Objetivo:
Transcreva fielmente, sem qualquer alteração, todas as linhas dos registros abaixo.

Dados fornecidos:
————

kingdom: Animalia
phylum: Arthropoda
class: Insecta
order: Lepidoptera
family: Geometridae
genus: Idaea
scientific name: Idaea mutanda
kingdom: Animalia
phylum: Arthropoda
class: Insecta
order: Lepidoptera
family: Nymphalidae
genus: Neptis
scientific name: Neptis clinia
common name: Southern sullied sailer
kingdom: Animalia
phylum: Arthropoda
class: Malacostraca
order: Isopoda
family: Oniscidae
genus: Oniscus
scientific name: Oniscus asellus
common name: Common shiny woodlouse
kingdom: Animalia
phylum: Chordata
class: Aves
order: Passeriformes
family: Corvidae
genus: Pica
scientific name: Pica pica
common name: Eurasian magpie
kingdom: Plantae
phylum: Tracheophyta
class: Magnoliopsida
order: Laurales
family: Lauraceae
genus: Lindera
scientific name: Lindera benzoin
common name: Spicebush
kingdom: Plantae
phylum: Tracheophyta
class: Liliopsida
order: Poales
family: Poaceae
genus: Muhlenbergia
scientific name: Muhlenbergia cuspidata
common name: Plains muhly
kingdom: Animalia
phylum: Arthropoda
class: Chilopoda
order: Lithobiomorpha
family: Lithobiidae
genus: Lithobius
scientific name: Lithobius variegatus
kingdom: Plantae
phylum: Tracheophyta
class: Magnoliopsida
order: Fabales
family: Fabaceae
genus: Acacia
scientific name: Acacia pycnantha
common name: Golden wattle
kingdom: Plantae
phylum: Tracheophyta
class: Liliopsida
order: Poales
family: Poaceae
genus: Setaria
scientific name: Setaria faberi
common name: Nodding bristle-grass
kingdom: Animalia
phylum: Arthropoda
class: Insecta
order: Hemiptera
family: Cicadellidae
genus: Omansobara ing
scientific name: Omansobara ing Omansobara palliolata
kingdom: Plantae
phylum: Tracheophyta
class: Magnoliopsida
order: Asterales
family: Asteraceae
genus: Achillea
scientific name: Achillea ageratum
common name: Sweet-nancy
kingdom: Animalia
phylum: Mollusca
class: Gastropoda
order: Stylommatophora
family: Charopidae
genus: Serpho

————

Resposta ao exercício:
kingdom: Animalia
phylum: Arthropoda
class: Insecta
order: Lepidoptera
family: Geometridae
genus: Idaea
scientific name: Idaea mutanda
kingdom: Animalia
phylum: Arthropoda
class: Insecta
order: Lepidoptera
family: Nymphalidae
genus: Neptis
scientific name: Neptis clinia
common name: Southern sullied sailer
kingdom: Animalia
phylum: Arthropoda
class: Malacostraca
order: Isopoda
family: Oniscidae
genus: Oniscus
scientific name: Oniscus asellus
common name: Common shiny woodlouse
kingdom: Animalia
phylum: Chordata
class: Aves
order: Passeriformes
family: Corvidae
genus: Pica
scientific name: Pica pica
common name: Eurasian magpie
kingdom: Plantae
phylum: Tracheophyta
class: Magnoliopsida
order: Laurales
family: Lauraceae
genus: Lindera
scientific name: Lindera benzoin
common name: Spicebush
kingdom: Plantae
phylum: Tracheophyta
class: Liliopsida
order: Poales
family: Poaceae
genus: Muhlenbergia
scientific name: Muhlenbergia cuspidata
common name: Plains muhly
kingdom: Animalia
phylum: Arthropoda
class: Chilopoda
order: Lithobiomorpha
family: Lithobiidae
genus: Lithobius
scientific name: Lithobius variegatus
kingdom: Plantae
phylum: Tracheophyta
class: Magnoliopsida
order: Fabales
family: Fabaceae
genus: Acacia
scientific name: Acacia pycnantha
common name: Golden wattle
kingdom: Plantae
phylum: Tracheophyta
class: Liliopsida
order: Poales
family: Poaceae
genus: Setaria
scientific name: Setaria faberi
common name: Nodding bristle-grass
kingdom: Animalia
phylum: Arthropoda
class: Insecta
order: Hemiptera
family: Cicadellidae
genus: Omansobara ing
scientific name: Omansobara ing Omansobara palliolata
kingdom: Plantae
phylum: Tracheophyta
class: Magnoliopsida
order: Asterales
family: Asteraceae
genus: Achillea
scientific name: Achillea ageratum
common name: Sweet-nancy
kingdom: Animalia
phylum: Mollusca
class: Gastropoda
order: Stylommatophora
family: Charopidae
genus: Serpho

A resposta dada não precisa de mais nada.